The Gazette reports that the Solicitors Regulation Authority is to carry out a ‘rapid review’ of voluntary accreditation schemes, in consultation with the Legal Services Commission and Office of the Immigration Services Commissioner, to find out which have a regulatory function and which should be mandatory (see [2009] Gazette, 5 March, 2). Presumably, any that do have a regulatory function will become mandatory.

It is fair enough that the SRA should consult the OISC, as the commissioner is a fellow regulator – and their regulatory requirements may complement each other. However, it does not look at all good for the SRA to be consulting the LSC, which is simply a purchaser of legal services and has no regulatory role.

Furthermore, it seems inherently wrong for the regulator, which has a duty under the Legal Services Act to encourage the independence of the profession, to be consulting the LSC, which is sponsored by the Ministry of Justice, on what qualifications solicitors will have to acquire to take cases against the same MoJ and other government bodies that fail to comply with the law.

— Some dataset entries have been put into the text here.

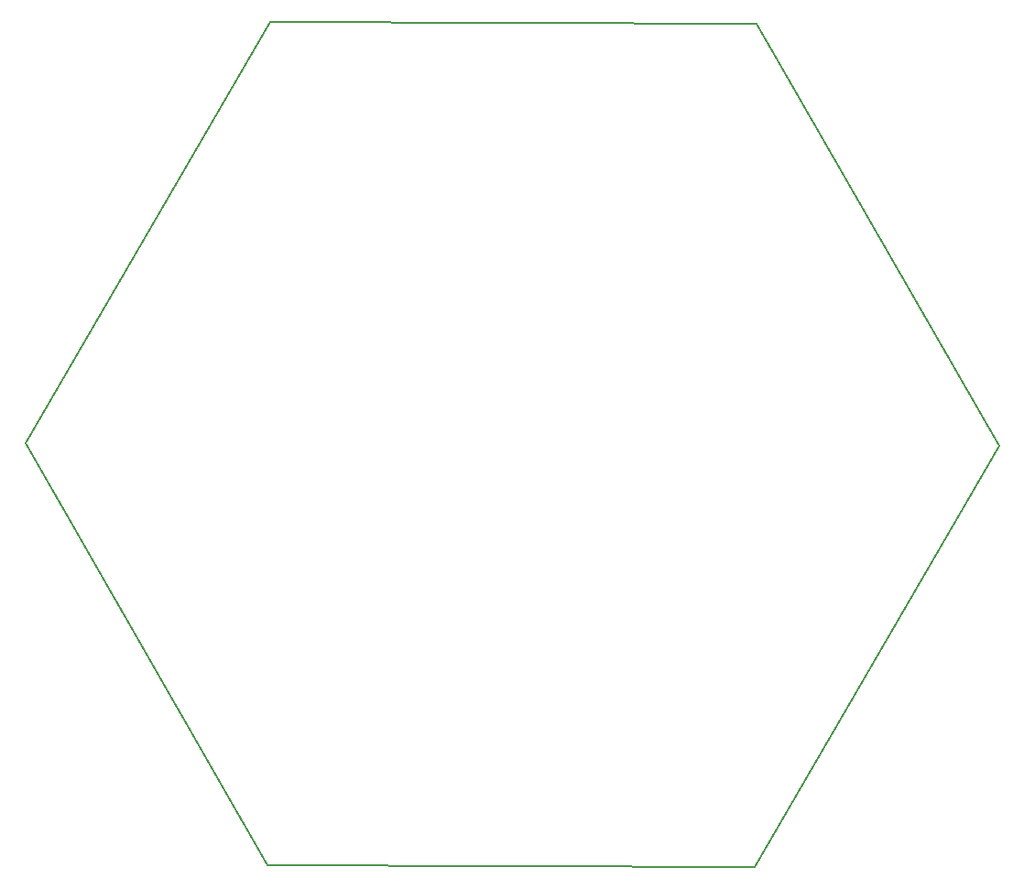
<source format=gm1>
G04 #@! TF.GenerationSoftware,KiCad,Pcbnew,6.0.5-a6ca702e91~116~ubuntu22.04.1*
G04 #@! TF.CreationDate,2022-07-22T23:48:50-06:00*
G04 #@! TF.ProjectId,catan_board,63617461-6e5f-4626-9f61-72642e6b6963,rev?*
G04 #@! TF.SameCoordinates,Original*
G04 #@! TF.FileFunction,Profile,NP*
%FSLAX46Y46*%
G04 Gerber Fmt 4.6, Leading zero omitted, Abs format (unit mm)*
G04 Created by KiCad (PCBNEW 6.0.5-a6ca702e91~116~ubuntu22.04.1) date 2022-07-22 23:48:50*
%MOMM*%
%LPD*%
G01*
G04 APERTURE LIST*
G04 #@! TA.AperFunction,Profile*
%ADD10C,0.200000*%
G04 #@! TD*
G04 APERTURE END LIST*
D10*
X160943573Y-54544115D02*
X115943574Y-54406836D01*
X160705800Y-132486400D02*
X183324687Y-93583896D01*
X115705801Y-132349121D02*
X160705800Y-132486400D01*
X115943574Y-54406836D02*
X93324687Y-93309340D01*
X93324687Y-93309340D02*
X115705801Y-132349121D01*
X183324687Y-93583896D02*
X160943573Y-54544115D01*
M02*

</source>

The LSC uses some accreditation schemes as a form of quality assurance, generally by requiring that supervisors (but not caseworkers) are members of relevant panels. It believes that much of the work that it funds can be undertaken by paralegals under professional supervision. If the LSC and SRA decide that this work can only be done by panel members, this will be a profound change of approach on the LSC’s part, and will have far-reaching consequences. Many of those currently doing the work would be barred from doing so, as they would be ineligible to apply for panel membership. Their places would have to be taken by solicitors or legal executives, who, even in these difficult times, may not be willing to work for the rates that the LSC deems sufficient.

Furthermore, if the LSC supports the work it funds being reserved to panel members, it will also need to require the Bar Standards Board to impose similar accreditation schemes for barristers, so as to avoid the perception of bias.

On the plus side, reserving major areas of work such as criminal defence, immigration and family law to panel members will create great opportunities for those who are eligible, particularly existing members of schemes, as they will have exclusive rights to certain types of work, regardless of the wealth or importance of the client. It may be that those who are able to pay for the legal advice that they need will not be pleased at the limitations placed on their freedom to instruct the solicitor of their choice, and will be even less pleased at the difficulty of finding a panel member with the capacity to take on their case, but that is irrelevant if accreditation serves a regulatory purpose.

I wonder how many solicitors who specialise in representing powerful people in trouble with the law will relish the current rigorous process of police station accreditation, or, indeed, how many of them would qualify?

Perhaps the SRA and the LSC should remember the old warning: ‘be careful what you wish for’.